Очень хорошо помню, что, приказав как можно скорее запрягать лошадей, я, не раздеваясь, присел на жесткий диван в комнате для проезжающих на почтовой станции при Н-ской станице. Писарь предлагал мне ночевать, откушать чаю, но я только рукой махнул и еще раз повторил мою просьбу как можно скорее прописать подорожную и ехать: мне во что бы то ни стало хотелось в тот же вечер попасть в губернский город, и не в город собственно, а в гостиницу, в мало-мальски опрятную и покойную постель, и заснуть в ней так, чтобы проспать целые сутки — так я был утомлен продолжительным путешествием и обилием впечатлений. Остановиться же на ночлег на станции я не решался: мне нужен был безусловный покой, а тут, в этой комнате для проезжающих, поминутно будут входить и выходить проезжие, будут стучать об пол сапогами, чемоданами, сундуками, тогда как меня всем существом моим тянуло к сладкому, мертвому сну. Вот почему я, несмотря на крайний предел утомления, решил перемочь себя и во что бы то ни стало сегодня же добраться до настоящей постели.
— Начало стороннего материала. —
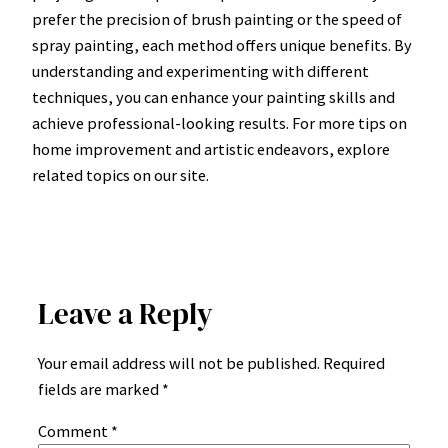
prefer the precision of brush painting or the speed of
spray painting, each method offers unique benefits. By
understanding and experimenting with different
techniques, you can enhance your painting skills and
achieve professional-looking results. For more tips on
home improvement and artistic endeavors, explore
related topics on our site.
Leave a Reply
Your email address will not be published.
Required
fields are marked
*
Comment
*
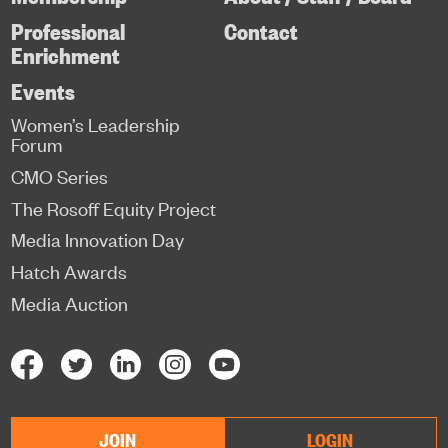
Professional
Contact
Enrichment
Events
Women’s Leadership
Forum
CMO Series
The Rosoff Equity Project
Media Innovation Day
Hatch Awards
Media Auction
JOIN
LOGIN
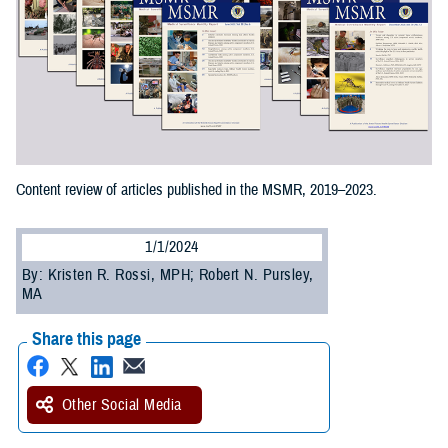
Content review of articles published in the MSMR, 2019–2023.
1/1/2024
By: Kristen R. Rossi, MPH; Robert N. Pursley,
MA
Share this page
Other Social Media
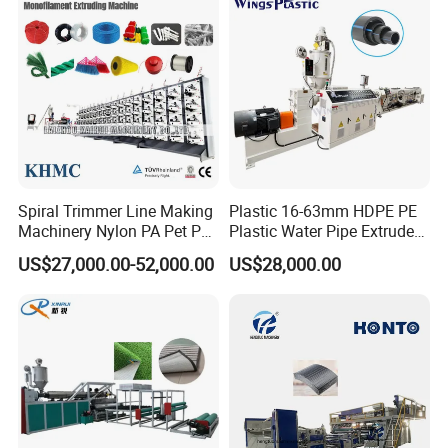
Filament Yarn Hair
Extrusion Extruder Machine
Spiral Trimmer Line Making
Plastic 16-63mm HDPE PE
Machinery Nylon PA Pet PE
Plastic Water Pipe Extruder
Rope Monofilament
Machine Pipe Making
US$27,000.00-52,000.00
US$28,000.00
Machine
Machine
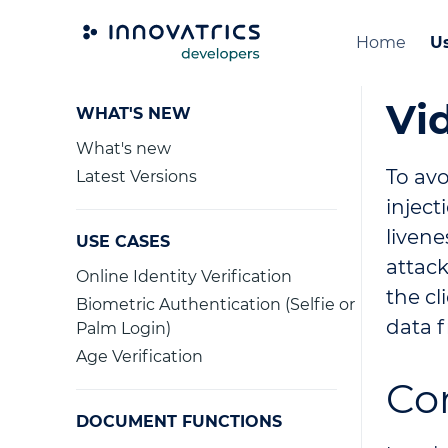
Home
Us
Vi
WHAT'S NEW
What's new
To avo
Latest Versions
injec
livene
USE CASES
attack
Online Identity Verification
the cl
Biometric Authentication (Selfie or
data f
Palm Login)
Age Verification
Co
DOCUMENT FUNCTIONS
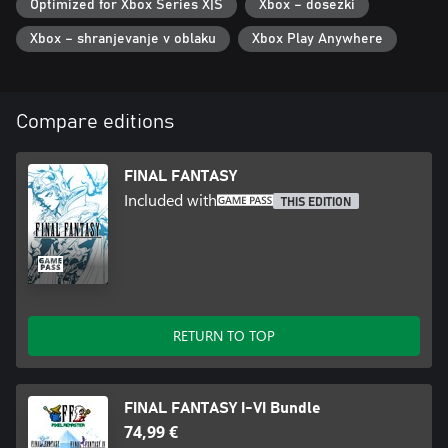
Optimized for Xbox Series X|S
Xbox – dosežki
the original game.
・Additional boost features to expand gameplay options,
Xbox – shranjevanje v oblaku
Xbox Play Anywhere
including switching off random encounters and adjusting
experience gained multipliers between 0 and 4.
・Dive into the world of the game with supplemental extras like
the bestiary, illustration gallery, and music player.
Compare editions
(This remaster is based on the original "FINAL FANTASY" game
released in 1987. Features and/or content may differ from
FINAL FANTASY
previously rereleased versions of the game.)
Included with
THIS EDITION
RETURN TO TOP
FINAL FANTASY I-VI Bundle
74,99 €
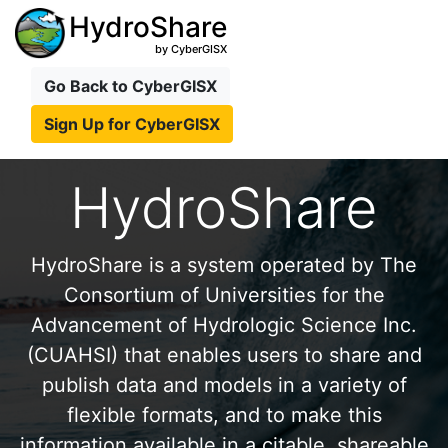
HydroShare
by CyberGISX
Go Back to CyberGISX
Sign Up for CyberGISX
HydroShare
HydroShare is a system operated by The
Consortium of Universities for the
Advancement of Hydrologic Science Inc.
(CUAHSI) that enables users to share and
publish data and models in a variety of
flexible formats, and to make this
information available in a citable, shareable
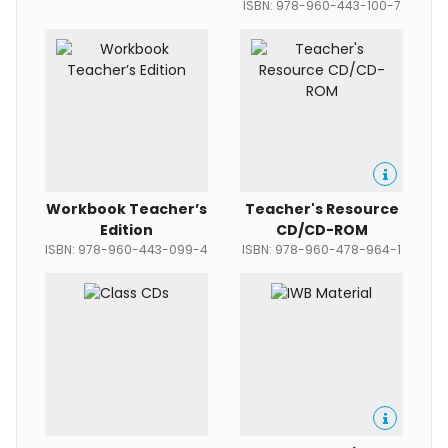
ISBN: 978-960-443-100-7
Workbook Teacher’s
Teacher's Resource
Edition
CD/CD-ROM
ISBN: 978-960-443-099-4
ISBN: 978-960-478-964-1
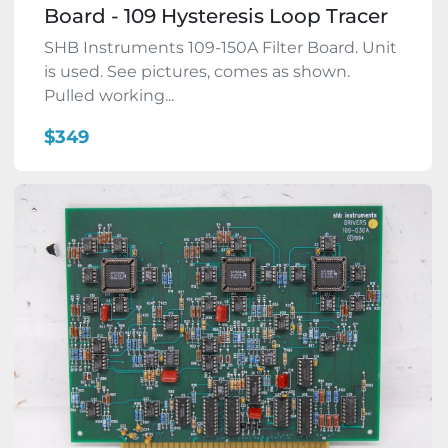
Board - 109 Hysteresis Loop Tracer
SHB Instruments 109-150A Filter Board. Unit
is used. See pictures, comes as shown.
Pulled working...
$349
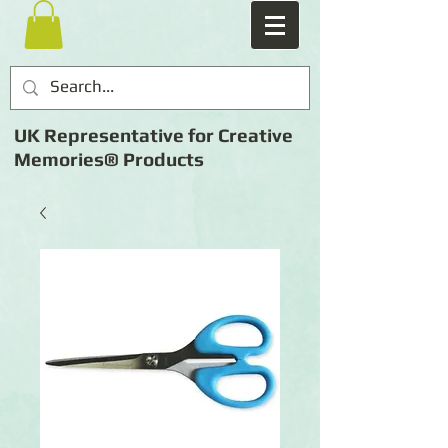
UK Representative for Creative
Memories® Products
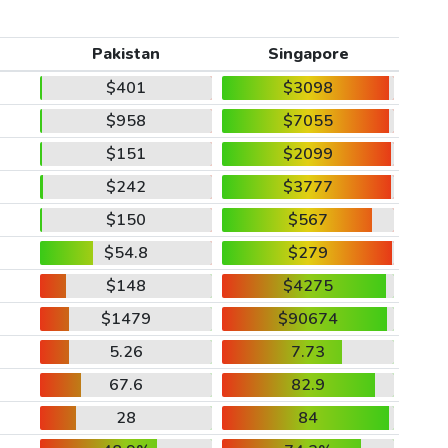
Pakistan
Singapore
$401
$3098
$958
$7055
$151
$2099
$242
$3777
$150
$567
$54.8
$279
$148
$4275
$1479
$90674
5.26
7.73
67.6
82.9
28
84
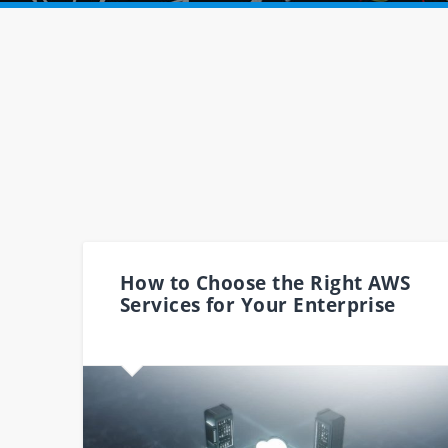
How to Choose the Right AWS
Services for Your Enterprise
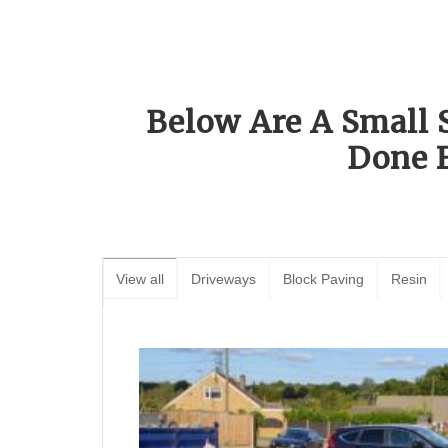
Below Are A Small 
Done 
View all
Driveways
Block Paving
Resin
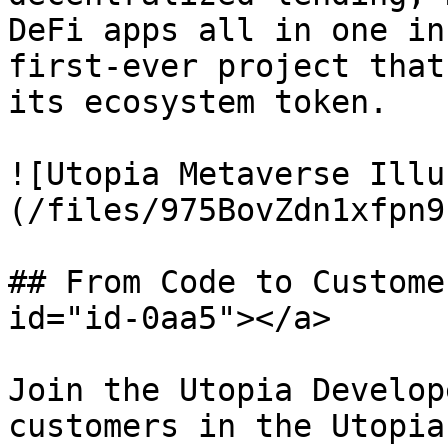
DeFi apps all in one in
first-ever project that
its ecosystem token.

![Utopia Metaverse Illu
(/files/975BovZdn1xfpn9
## From Code to Custome
id="id-0aa5"></a>

Join the Utopia Develop
customers in the Utopia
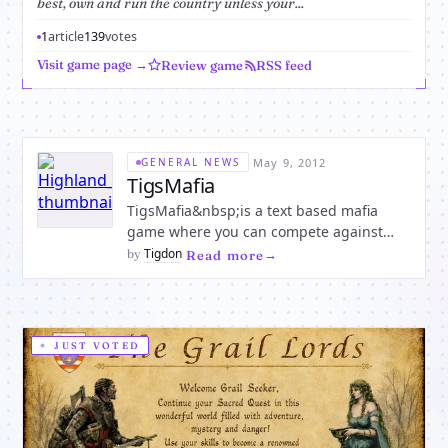
best, own and run the country unless your...
1
article
139
votes
Visit game page →
Review game
RSS feed
·
May 9, 2012
GENERAL NEWS
TigsMafia
TigsMafia&nbsp;is a text based mafia
game where you can compete against
others players and if you are skilled
Tigdon
by
·
Read more
enough then you can own a vacant
country by
becoming&nbsp;President.there are
many things you can do like blackjack and
JUST VOTED
roulette and much more, &nbsp;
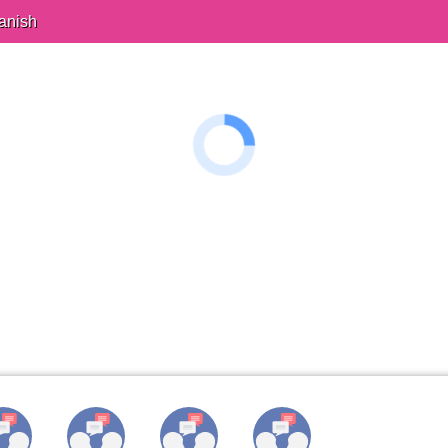
anish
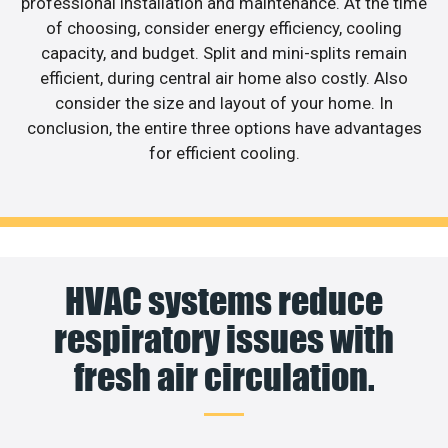
professional installation and maintenance. At the time
of choosing, consider energy efficiency, cooling
capacity, and budget. Split and mini-splits remain
efficient, during central air home also costly. Also
consider the size and layout of your home. In
conclusion, the entire three options have advantages
for efficient cooling.
HVAC systems reduce
respiratory issues with
fresh air circulation.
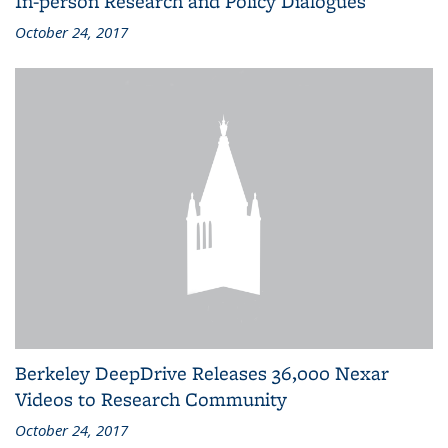
In-person Research and Policy Dialogues
October 24, 2017
Berkeley DeepDrive Releases 36,000 Nexar
Videos to Research Community
October 24, 2017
Но едва я присел на диван, как почувствовал, что мне не уехать. Сел я неловко, притиснув свой локоть к неуклюжей ручке дивана и до крайности неудобно подогнув ногу, — и не мог уж поправиться: тело мое отяжелело, я чувствовал его непомерную тяжесть, не ощущая в нем и признаков жизни. А в то же время в моем мозгу шла какая-то неумолчная, ни на секунду не прекращавшаяся работа: впечатления виденного, слышанного, пережитого, передуманного не то чтобы угнетали или волновали мою голову, а как-то назойливо, надоедливо и бесплодно вертелись в ней; сердце совершенно не участвовало в этой работе, не выбирало в массе этих впечатлений того, чего ему нужно (ему, вероятно, было трудно разобраться), а без этого посредника между телом и духом я не мог ничего иного чувствовать, кроме мертвой тяжести тела и бесплодных мучений головы.